Try it =>
Every line of the listing below is to be repeated exactly; the pictures stay out.

Dataset excerpt =>
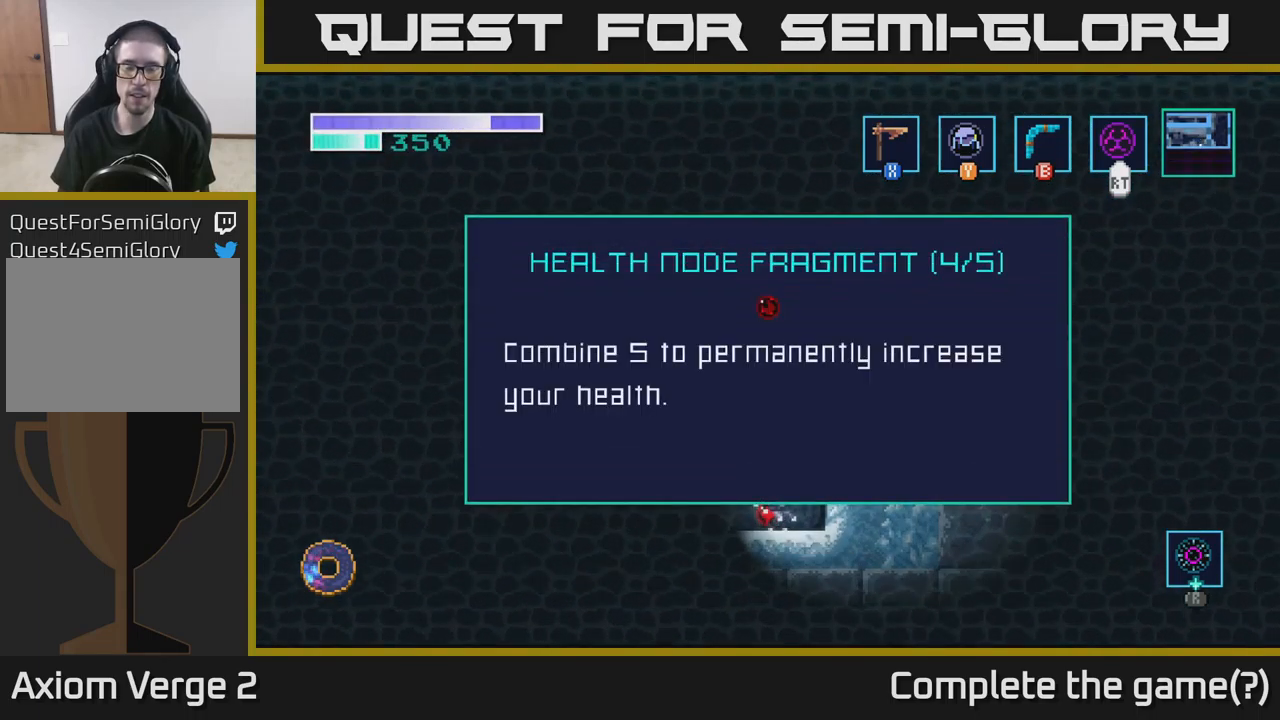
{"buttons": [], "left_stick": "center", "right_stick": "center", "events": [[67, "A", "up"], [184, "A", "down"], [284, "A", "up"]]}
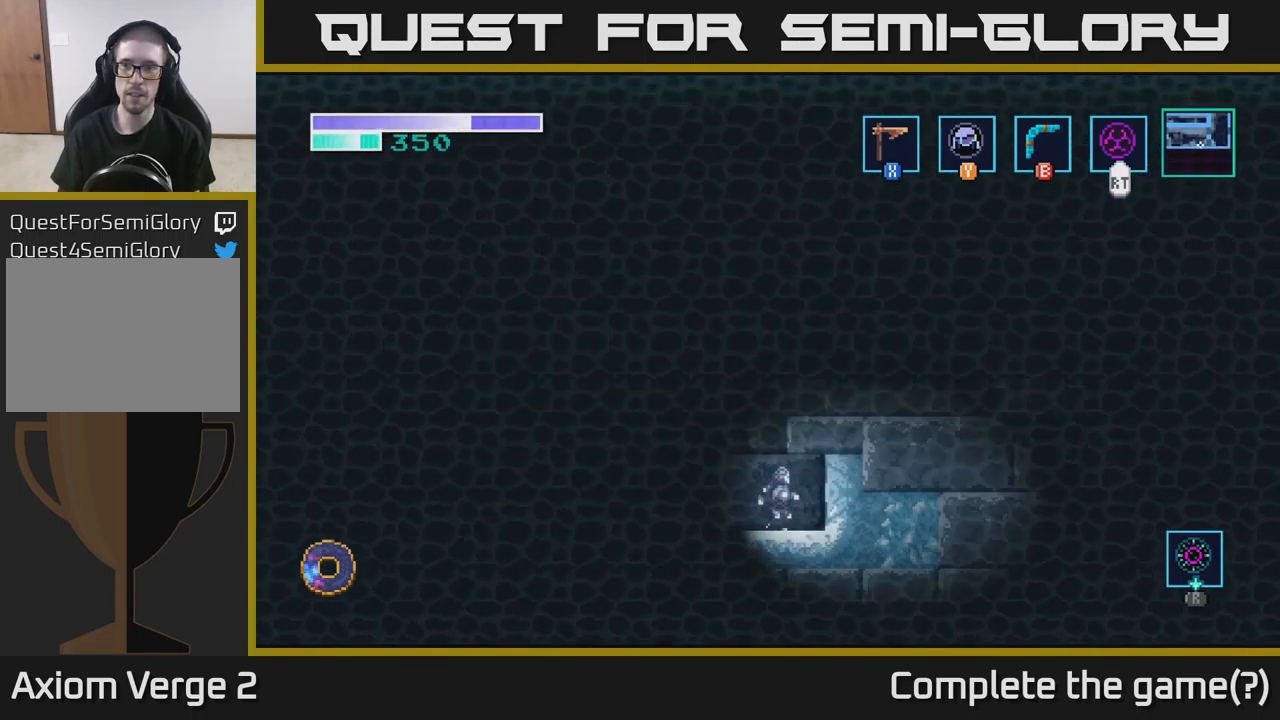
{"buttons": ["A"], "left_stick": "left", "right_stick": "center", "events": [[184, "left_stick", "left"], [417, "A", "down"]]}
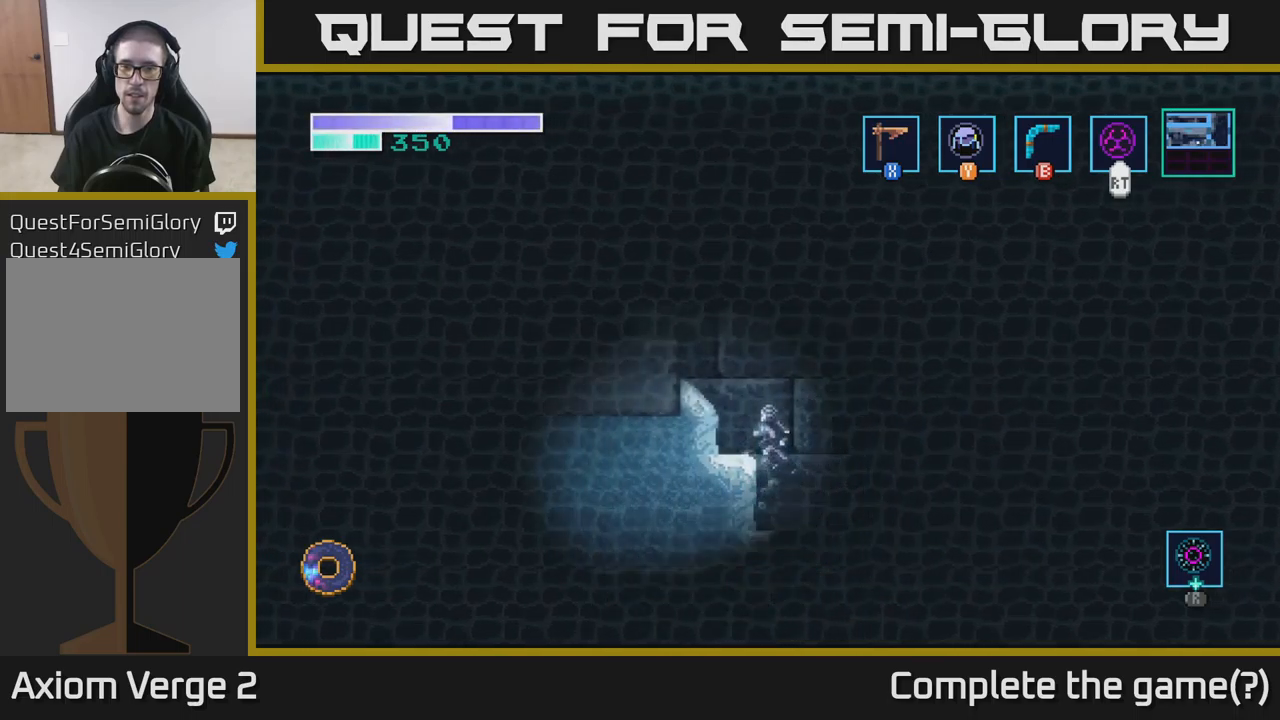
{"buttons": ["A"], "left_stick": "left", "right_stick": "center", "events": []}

Response below =>
{"buttons": [], "left_stick": "center", "right_stick": "center", "events": [[67, "A", "up"], [184, "A", "down"], [284, "A", "up"]]}
{"buttons": ["A"], "left_stick": "left", "right_stick": "center", "events": [[184, "left_stick", "left"], [417, "A", "down"]]}
{"buttons": ["A"], "left_stick": "left", "right_stick": "center", "events": []}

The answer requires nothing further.